DATASET RECORDS START
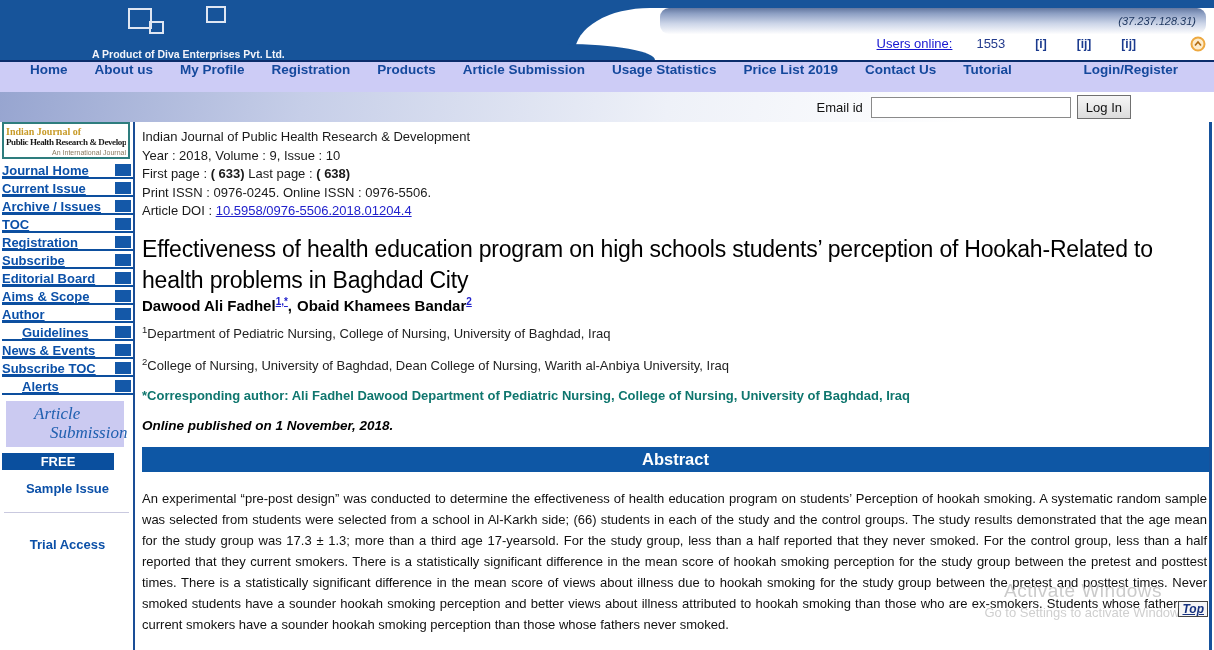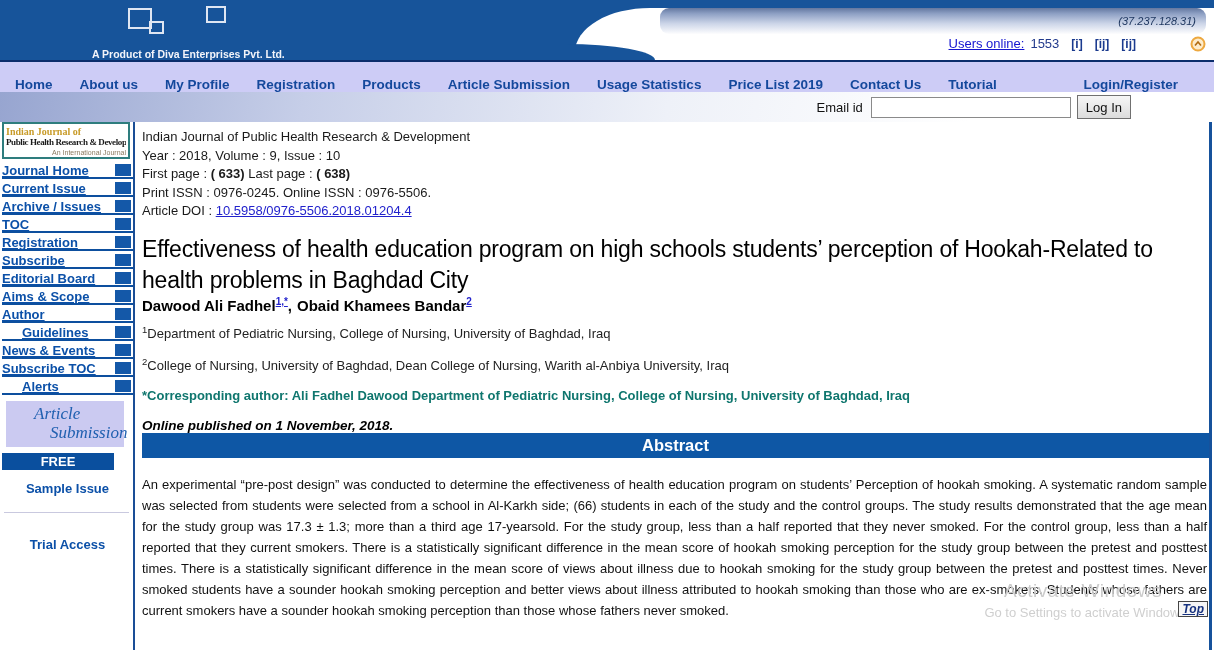--- a/index.html
+++ b/index.html
@@ -14,29 +14,29 @@
   .hdr-tail { position:absolute; left:560px; top:44px; width:95px; height:16px; background:#17549a;
               border-top-right-radius:90px 16px; z-index:2; }
   .logo-sq { position:absolute; border:2px solid #dfe6f2; background:transparent; z-index:3; }
   .logo-text { position:absolute; left:10px; top:14px; font-family:"Liberation Serif", serif;
                font-size:37px; color:#eef1f8; letter-spacing:0.5px; z-index:3; }
   .logo-tag { position:absolute; left:92px; top:48px; font-size:10.5px; font-weight:bold; color:#f3f5fa; z-index:3; }
   .ip-bar { position:absolute; left:660px; top:8px; width:546px; height:26px; border-radius:9px;
             background:linear-gradient(to bottom,#63779f 0%,#8ea0c4 22%,#ccd5e8 60%,#fdfdfe 100%);
             display:flex; align-items:center; justify-content:flex-end; padding-right:10px; z-index:3;font-style:italic; }
   .ip-text { font-size:11px; color:#1c355e; }
-  .users-row { position:absolute; right:78px; top:36px; display:flex; align-items:center; gap:6px; z-index:3; }
+  .users-row { position:absolute; right:78px; top:36px; display:flex; align-items:center; gap:24px; z-index:3; }
   .users-link { font-size:13px; color:#1515d0; text-decoration:underline; cursor:pointer; }
   .users-count { font-size:13px; color:#223a8c; }
   .hdr-ico { font-size:12px; font-weight:bold; color:#1a3a8e; margin-left:6px; cursor:pointer; }
   .refresh { position:absolute; right:8px; top:36px; z-index:3; cursor:pointer; }
 
   
-  .nav { height:32px; background:#cdccf6; border-top:2px solid #0b2d6b; display:flex; align-items:flex-end;
-         padding-left:15px; }
+  .nav { height:32px; background:#cdccf6; border-top:2px solid #0b2d6b; display:flex; align-items:flex-start;
+         padding-left:30px; }
   .nav a { font-size:13.5px; font-weight:bold; color:#14489c; text-decoration:none; margin-right:27px;
            white-space:nowrap; cursor:pointer; }
   .nav .login { margin-left:auto; margin-right:36px; }
 
   
   .email-bar { height:30px; background:linear-gradient(100deg,#97a5d0 0%,#c6cee8 25%,#eef1f8 55%,#ffffff 80%);
                display:flex; align-items:center; justify-content:flex-end; padding-right:83px; }
   .email-label { font-size:13px; color:#111; margin-right:8px; }
   .email-input { width:200px; height:21px; border:1px solid #8a8a8a; background:#fff; font-size:12px; padding:0 3px; }
   .login-btn { margin-left:6px; height:24px; padding:0 8px; font-size:13px; color:#111;
@@ -74,21 +74,21 @@
   .doi { color:#2222cc; text-decoration:underline; cursor:pointer; }
   .title { font-size:23px; font-weight:400; color:#000; line-height:31px; margin-top:13px; max-width:1070px; letter-spacing:-0.2px; }
   .authors { font-size:15px; font-weight:bold; color:#000; }
   .authors .sup { font-size:10px; vertical-align:super; color:#2222cc; text-decoration:underline; cursor:pointer; }
   .authors .sep { margin-right:5px; }
   .affil { font-size:13px; color:#222; margin-top:10px; }
   .affil sup { font-size:9.5px; }
   .affil + .affil { margin-top:15px; }
   .corresp { font-size:13px; font-weight:bold; color:#0f766e; margin-top:15px; }
   .pubdate { font-size:13.5px; font-weight:bold; font-style:italic; color:#000; margin-top:15px; }
-  .sec-bar { height:25px; background:#0e57a5; text-align:center; }
+  .sec-bar { height:25px; background:#0e57a5; margin-top:14px; text-align:center; }
   .sec-bar span { color:#fff; font-size:16.5px; font-weight:bold; line-height:25px; }
   .abstract { font-size:13px; color:#111; line-height:21px; text-align:justify; margin-top:16px; padding-right:2px; }
 
   
   .right-line { position:absolute; right:2px; top:122px; bottom:0; width:3px; background:#16529c; }
   .wm1 { position:absolute; right:52px; top:580px; font-size:19px; color:#cbcbcb; letter-spacing:0.5px; }
   .wm2 { position:absolute; right:28px; top:605px; font-size:13px; color:#cfcfcf; }
   .top-link { position:absolute; right:6px; top:601px; border:1px solid #444; background:#f6f6f6;
               padding:0 3px; font-size:12px; font-weight:bold; font-style:italic; color:#16317e;
               text-decoration:underline; cursor:pointer; z-index:5; }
DATASET RECORDS END
# THE PROBLEM
All lines in the records above with "border" need to be found and copied.

# ANSWER BOX
               border-top-right-radius:90px 16px; z-index:2; }
   .logo-sq { position:absolute; border:2px solid #dfe6f2; background:transparent; z-index:3; }
   .ip-bar { position:absolute; left:660px; top:8px; width:546px; height:26px; border-radius:9px;
-  .nav { height:32px; background:#cdccf6; border-top:2px solid #0b2d6b; display:flex; align-items:flex-end;
+  .nav { height:32px; background:#cdccf6; border-top:2px solid #0b2d6b; display:flex; align-items:flex-start;
   .email-input { width:200px; height:21px; border:1px solid #8a8a8a; background:#fff; font-size:12px; padding:0 3px; }
   .top-link { position:absolute; right:6px; top:601px; border:1px solid #444; background:#f6f6f6;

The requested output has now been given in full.